Elon Musk’s X is expanding into political advertising, setting an ambitious target of $100 million in sales by 2024. This is a strategic move by the Company to offset revenue losses prompted by major brands departing the platform.
Aiming for $100 million in political ad sales by 2024
However, industry insiders are expressing skepticism about the feasibility of this goal, citing concerns about the team’s experience and the effectiveness of X’s advertising offerings.
Earlier this year, Musk, a self-proclaimed “free speech absolutist,” lifted a ban on political advertising imposed by former CEO Jack Dorsey. This decision aligns with Musk’s vision of creating a “modern global town square” on X, providing a platform for causes, candidates, and constituents while prioritizing brand safety and election integrity.
Industry doubts and high targets
CEO Linda Yaccarino is leading the charge, expressing her aim to generate $100 million annually in political ad revenues, particularly during major election years. To achieve this, X has assembled a dedicated political advertising sales team, spearheaded by Sten McGuire, a seasoned professional with experience in political sales for Hulu and Walt Disney.
Despite X’s efforts to build momentum by hosting events and engaging with digital marketers, campaigns, and political action groups, skepticism remains prevalent in the industry. Critics argue that X’s targets are overly optimistic, citing the team’s lack of experience in Washington and perceived shortcomings in the effectiveness of their ad offerings.

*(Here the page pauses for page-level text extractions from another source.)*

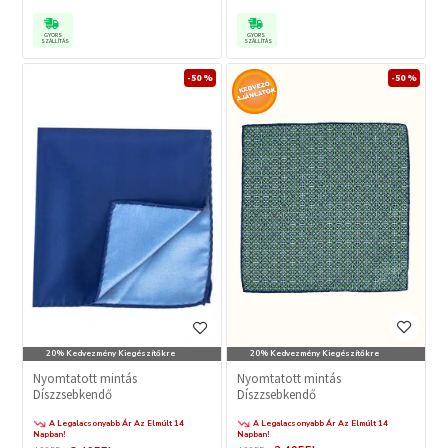
GYORS
GYORS
SZÁLLÍTÁS
SZÁLLÍTÁS
-50 %
-50 %
20% Kedvezmény Kiegészítőkre
20% Kedvezmény Kiegészítőkre
Nyomtatott mintás
Nyomtatott mintás
Díszzsebkendő
Díszzsebkendő
A Legalacsonyabb Ár Az Elmúlt 14
A Legalacsonyabb Ár Az Elmúlt 14
Napban!
Napban!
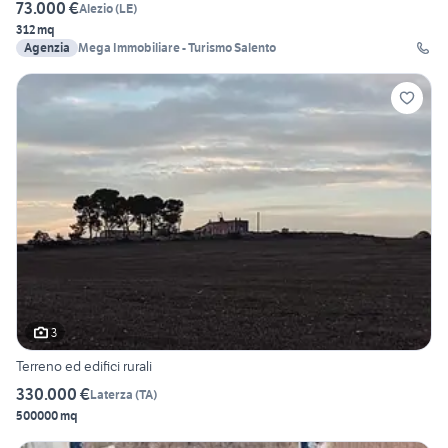
73.000 €
Alezio
(
LE
)
312 mq
Agenzia
Mega Immobiliare - Turismo Salento
3
Terreno ed edifici rurali
330.000 €
Laterza
(
TA
)
500000 mq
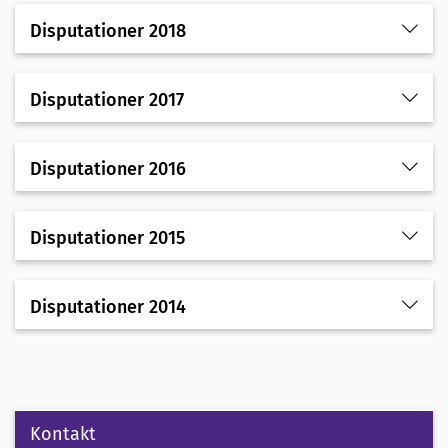
Disputationer 2018
Disputationer 2017
Disputationer 2016
Disputationer 2015
Disputationer 2014
Kontakt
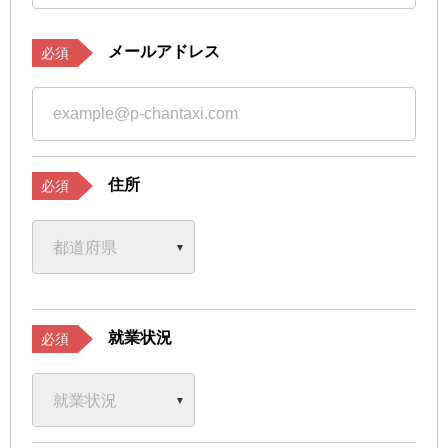
メールアドレス
必須
住所
必須
就業状況
必須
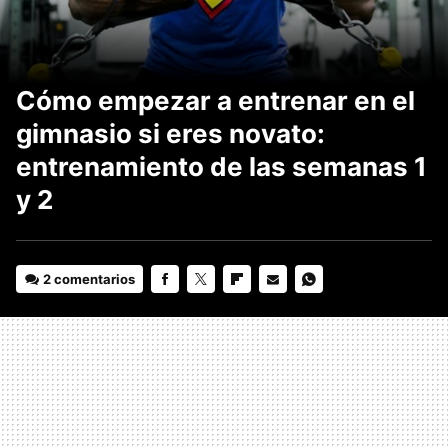
Cómo empezar a entrenar en el
gimnasio si eres novato:
entrenamiento de las semanas 1
y 2
2 comentarios
FACEBOOK
TWITTER
FLIPBOARD
E-
WHATSAPP
MAIL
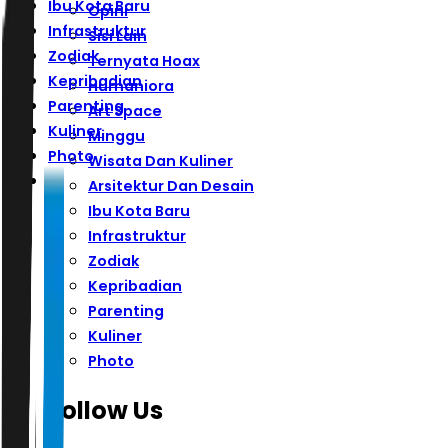
Ibu Kota Baru
Opini
Infrastruktur
Sisi Lain
Zodiak
Ternyata Hoax
Kepribadian
Humaniora
Parenting
Art Space
Kuliner
Minggu
Photo
Wisata Dan Kuliner
Arsitektur Dan Desain
Ibu Kota Baru
Infrastruktur
Zodiak
Kepribadian
Parenting
Kuliner
Photo
Follow Us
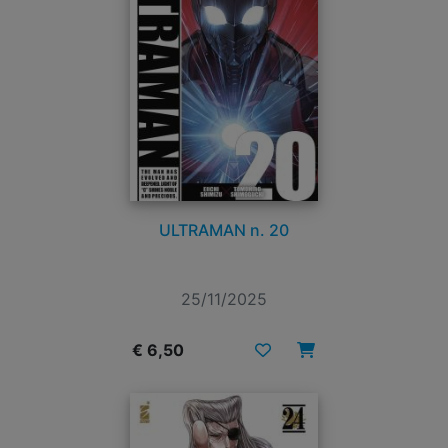
ULTRAMAN n. 20
25/11/2025
€ 6,50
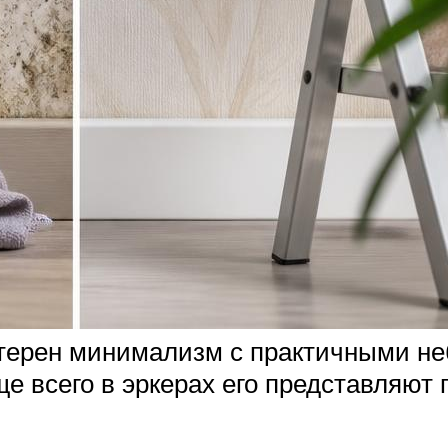
ктерен минимализм с практичными н
ще всего в эркерах его представляют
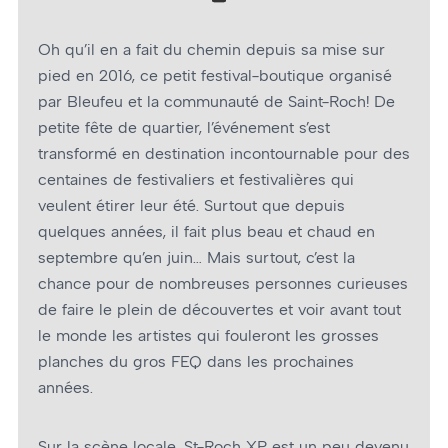
Oh qu’il en a fait du chemin depuis sa mise sur
pied en 2016, ce petit festival-boutique organisé
par Bleufeu et la communauté de Saint-Roch! De
petite fête de quartier, l’événement s’est
transformé en destination incontournable pour des
centaines de festivaliers et festivalières qui
veulent étirer leur été. Surtout que depuis
quelques années, il fait plus beau et chaud en
septembre qu’en juin… Mais surtout, c’est la
chance pour de nombreuses personnes curieuses
de faire le plein de découvertes et voir avant tout
le monde les artistes qui fouleront les grosses
planches du gros FEQ dans les prochaines
années.
Sur la scène locale, St-Roch XP est un peu devenu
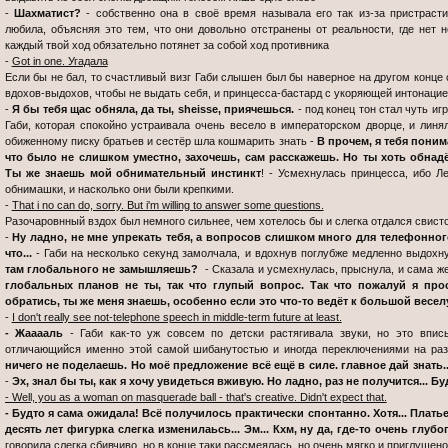
-
Шахматист?
- собственно она в своё время называла его так из-за пристраст
любила, объясняя это тем, что они довольно отстранены от реальности, где нет н
каждый твой ход обязательно потянет за собой ход противника
-
Got in one. Угадала
Если бы не бал, то счастливый визг Габи слышен был бы наверное на другом конце 
вдохов-выдохов, чтобы не выдать себя, и принцесса-бастард с укоряющей интонаци
-
Я бы тебя щас обняла, да ты, sheisse, приячешься.
- под конец тон стал чуть и
Габи, которая спокойно устраивала очень весело в императорском дворце, и линял
обиженному писку братьев и сестёр шла кошмарить знать -
В прочем, я тебя пони
что было не слишком уместно, захочешь, сам расскажешь. Но ты хоть обнад
Ты же знаешь мой обнимательный инстинкт
! - Усмехнулась принцесса, ибо 
обнимашки, и насколько они были крепкими.
-
That i no can do, sorry. But i'm willing to answer some questions.
Разочаровнный вздох был немного сильнее, чем хотелось бы и слегка отдался свист
-
Ну ладно, не мне упрекать тебя, а вопросов слишком много для телефонного
что...
- Габи на несколько секунд замолчала, и вдохнув поглубже медленно выдохн
там глобального не замышляешь?
- Сказала и усмехнулась, прыснула, и сама же
глобальных планов не ты, так что глупый вопрос. Так что пожалуй я прос
обратись, ты же меня знаешь, особенно если это что-то ведёт к большой весел
-
I don't really see not-telephone speech in middle-term future at least.
- Жааааль
- Габи как-то уж совсем по детски растягивала звуки, но это впис
отличающийся именно этой самой шибанутостью и иногда переключениями на ра
ничего не поделаешь. Но моё предложение всё ещё в силе. главное дай знать.
-
Эх, знал бы ты, как я хочу увидеться вживую. Но ладно, раз не получится... 
- Well, you as a woman on masquerade ball - that's creative. Didn't expect that.
- Будто я сама ожидала! Всё получилось практически спонтанно. Хотя... Плать
десять лет фигурка слегка изменилаьсь... Эм... Кхм, ну да, где-то очень глубо
говорила слегка сбивчиво, но в конце таки рассмеялась, но очень мягко и приглушен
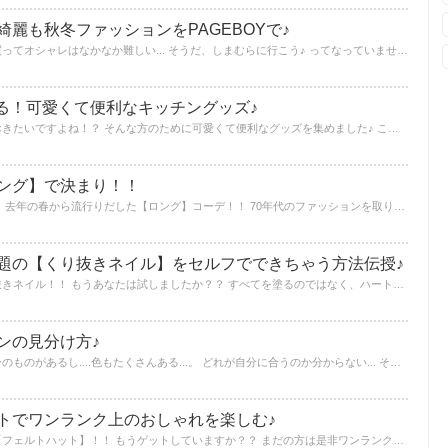
麗も秋冬ファッションをPAGEBOYで♪
トレンドって毎年変わるから、高い服買ってオシャレはなかなか難しい... そうだ、しまむらに行こう♪ ってなっていませんか...？？ しまむらに負けないくらい安いお値段で、大人でもワンランク上のオシャレを楽しめるPAGEBOYの洋服を紹介します♡
なる！可愛くて便利なキッチングッズ♪
キッチンはいつでも綺麗に可愛くしておきたいですよね！？ そんな方のために可愛くて便利なグッズを集めました♪ これで明日からの料理が楽しくなるはずです☆
ング】で決まり！！
オシャレさんはもう取り入れている！？ 去年の春から流行りだした【ロング】コーデ！！ 70年代のファッションを取り入れたコーデが今秋冬も流行♪ 男性も魅了しちゃうオシャレで大人なロングコーデをまとめてみました♡
題の【くり抜きネイル】をセルフでできちゃう方法伝授♪
オシャレさんの中で話題沸騰中のくり抜きネイル！！ もうあなたは試しましたか？？ すべてを塗るのではなく、ハートやまるなどあらゆる形にくり抜いて自爪の色も活かしちゃう可愛いネイルです♪ でもネイルに行く時間もお金もない... なんて方にオススメ☆ そんな可愛いネイルをセルフでできちゃう方法を伝授します♪
ンの見分け方♪
ファンデーションっていろんなメーカーのものがあるし....色もたくさんある...。 どれが自分に合うのか分からない... そんなあなたに合うファンデーションの見分け方を紹介しちゃいます♪ これであなたも肌美人！！ 胸張ってショッピングに出かけましょう★
トでワンランク上のおしゃれを楽しむ♪
今年も早くからトレンドになっている【フェルトハット】！！ もうゲットしていますか？？ まだの方は是非ワンランク上のおしゃれさんになるためにゲットしてみてください☆ 可愛いフェルトハットのご紹介とコーディネートの際のポイントをまとめました。 そしてフェルトハットを組み合わせたオシャレなコーディネートを一緒に紹介します♪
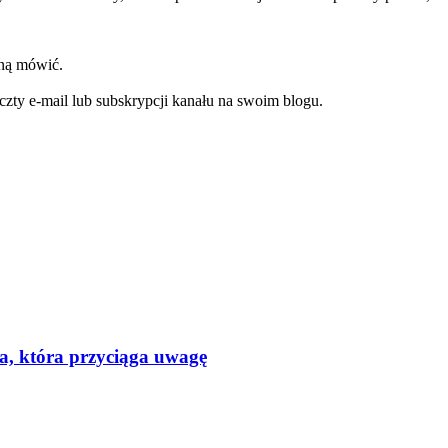
zną mówić.
oczty e-mail lub subskrypcji kanału na swoim blogu.
a, która przyciąga uwagę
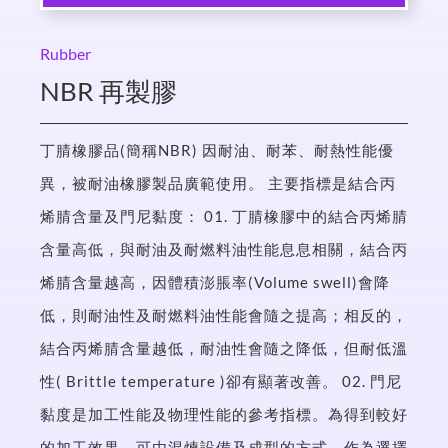
Rubber
NBR 再製膠
丁腈橡膠品(簡稱NBR) 因耐油、耐苯、耐熱性能優
異，被耐油橡膠製品廣範使用。 主要指標是結合丙
烯腈含量及門尼黏度： 01. 丁腈橡膠中的結合丙烯腈
含量高低，與耐油及耐燃料油性能息息相關，結合丙
烯腈含量越高，因體積澎脹率(Volume swell)會降
低，則耐油性及耐燃料油性能會隨之提高；相反的，
結合丙烯腈含量越低，耐油性會隨之降低，但耐低溫
性( Brittle temperature )卻有顯著改善。 02. 門尼
黏度是加工性能及物理性能的參考指標。為得到較好
的加工效果，可由混煉設備及成型的方式，作為選擇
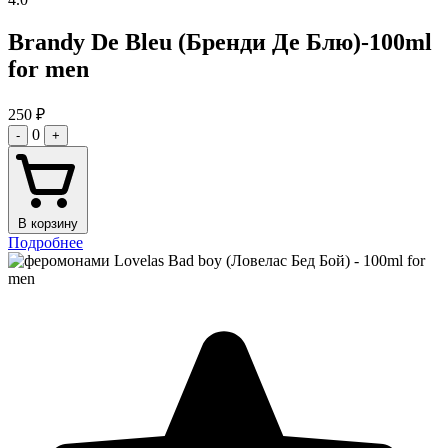
Brandy De Bleu (Бренди Де Блю)-100ml
for men
250
₽
0
-
+
В корзину
Подробнее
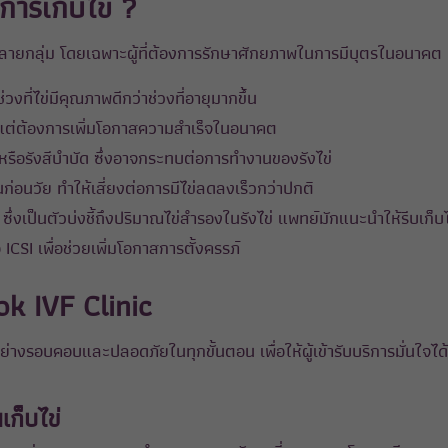
งการเก็บไข่ ?
งหลายกลุ่ม โดยเฉพาะผู้ที่ต้องการรักษาศักยภาพในการมีบุตรในอนาคต
่วงที่ไข่มีคุณภาพดีกว่าช่วงที่อายุมากขึ้น
ัน แต่ต้องการเพิ่มโอกาสความสำเร็จในอนาคต
บัดหรือรังสีบำบัด ซึ่งอาจกระทบต่อการทำงานของรังไข่
นก่อนวัย ทำให้เสี่ยงต่อการมีไข่ลดลงเร็วกว่าปกติ
ต่ำ ซึ่งเป็นตัวบ่งชี้ถึงปริมาณไข่สำรองในรังไข่ แพทย์มักแนะนำให้รีบเก็
อ ICSI เพื่อช่วยเพิ่มโอกาสการตั้งครรภ์
kok IVF Clinic
ย่างรอบคอบและปลอดภัยในทุกขั้นตอน เพื่อให้ผู้เข้ารับบริการมั่นใจ
ก็บไข่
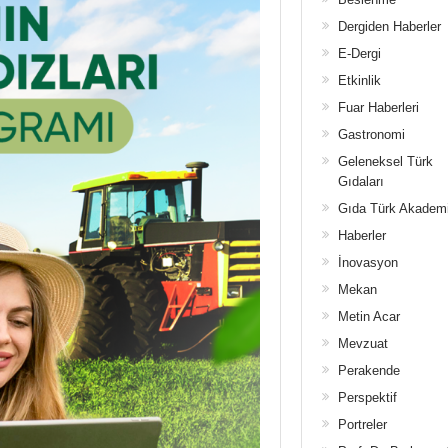
Dergiden Haberler
E-Dergi
Etkinlik
Fuar Haberleri
Gastronomi
Geleneksel Türk
Gıdaları
Gıda Türk Akadem
Haberler
İnovasyon
Mekan
Metin Acar
Mevzuat
Perakende
Perspektif
Portreler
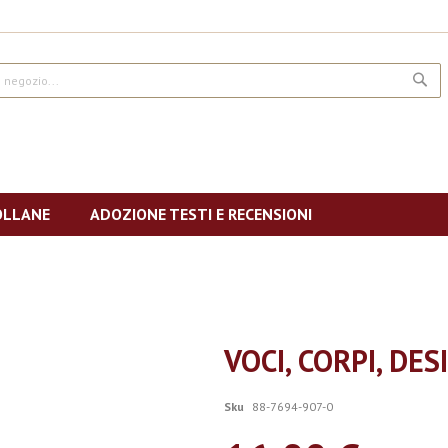
CE
OLLANE
ADOZIONE TESTI E RECENSIONI
VOCI, CORPI, DES
Sku
88-7694-907-0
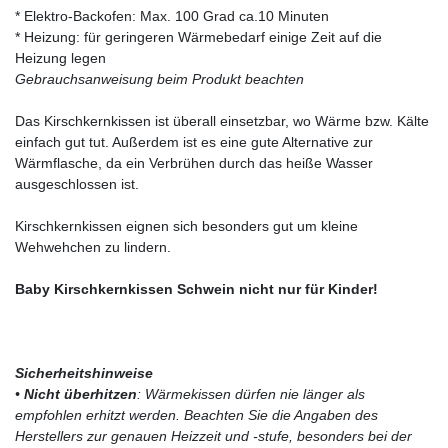
* Elektro-Backofen: Max. 100 Grad ca.10 Minuten
* Heizung: für geringeren Wärmebedarf einige Zeit auf die
Heizung legen
Gebrauchsanweisung beim Produkt beachten
Das Kirschkernkissen ist überall einsetzbar, wo Wärme bzw. Kälte
einfach gut tut. Außerdem ist es eine gute Alternative zur
Wärmflasche, da ein Verbrühen durch das heiße Wasser
ausgeschlossen ist.
Kirschkernkissen eignen sich besonders gut um kleine
Wehwehchen zu lindern.
Baby Kirschkernkissen Schwein nicht nur für Kinder!
Sicherheitshinweise
•
Nicht überhitzen
: Wärmekissen dürfen nie länger als
empfohlen erhitzt werden. Beachten Sie die Angaben des
Herstellers zur genauen Heizzeit und -stufe, besonders bei der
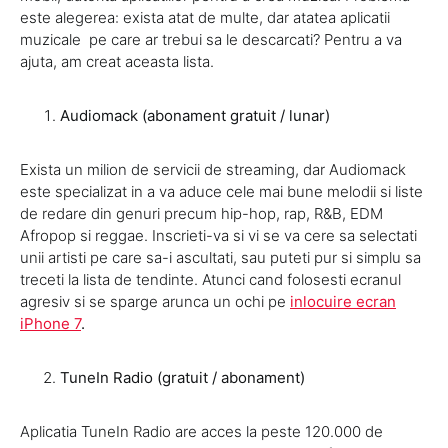
este alegerea: exista atat de multe, dar atatea aplicatii
muzicale pe care ar trebui sa le descarcati? Pentru a va
ajuta, am creat aceasta lista.
Audiomack (abonament gratuit / lunar)
Exista un milion de servicii de streaming, dar Audiomack
este specializat in a va aduce cele mai bune melodii si liste
de redare din genuri precum hip-hop, rap, R&B, EDM
Afropop si reggae. Inscrieti-va si vi se va cere sa selectati
unii artisti pe care sa-i ascultati, sau puteti pur si simplu sa
treceti la lista de tendinte. Atunci cand folosesti ecranul
agresiv si se sparge arunca un ochi pe
inlocuire ecran
iPhone 7
.
TuneIn Radio (gratuit / abonament)
Aplicatia TuneIn Radio are acces la peste 120.000 de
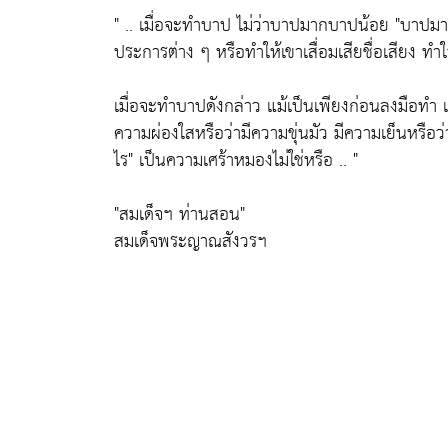
" .. เมื่อจะทำบาป ไม่ว่าบาปมากบาปน้อย
"บาปมา
ประการต่าง ๆ หรือทำให้เขาเสื่อมเสียชื่อเสียง ทำให
เมื่อจะทำบาปดังกล่าว แม้เป็นเพียงก่อนลงมือทำ
ความผ่องใสหรือว่ามีความขุ่นมัว มีความเย็นหรือว
ไร"
เป็นความเศร้าหมองไม่ใช่หรือ .. "
"สมเด็จฯ ท่านสอน"
สมเด็จพระญาณสังวรฯ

While X did not officially confirm the financial targets, the company emphasized its commitment to improving targeting and fostering open and secure political discourse on its platform. However, some leading figures in U.S. political advertising, particularly left-leaning groups, remain unconvinced.
In the 2018 midterm elections, X (then Twitter) generated only about $3 million in political advertising. As of December 11, 2023, the company had earned approximately $4.7 million from political ads, a modest figure compared to the set targets.
Reclaim advertiser trust
The skepticism is further compounded by Musk’s recent controversies, including clashes with major advertisers like Disney, IBM, and Apple, leading to a decline in ad revenues. Musk’s outspoken nature and endorsement of controversial content have raised concerns about advertiser trust and brand safety on the platform.
X faces tough competition from other digital advertising giants like Google-owned YouTube and Meta (formerly Facebook), whose reach and performance are perceived to be superior. Priorities USA, a progressive political action committee, reported that between October 12 and November 5, 79% of voters used YouTube, 72 percent used Facebook, while only 29 percent used X.
As X endeavors to woo small and medium-sized businesses to revitalize its ad business, the company’s foray into political advertising remains a bold yet contentious strategy. Whether X can overcome industry skepticism, rebuild advertiser trust, and meet its ambitious financial targets in the politically charged landscape remains to be seen.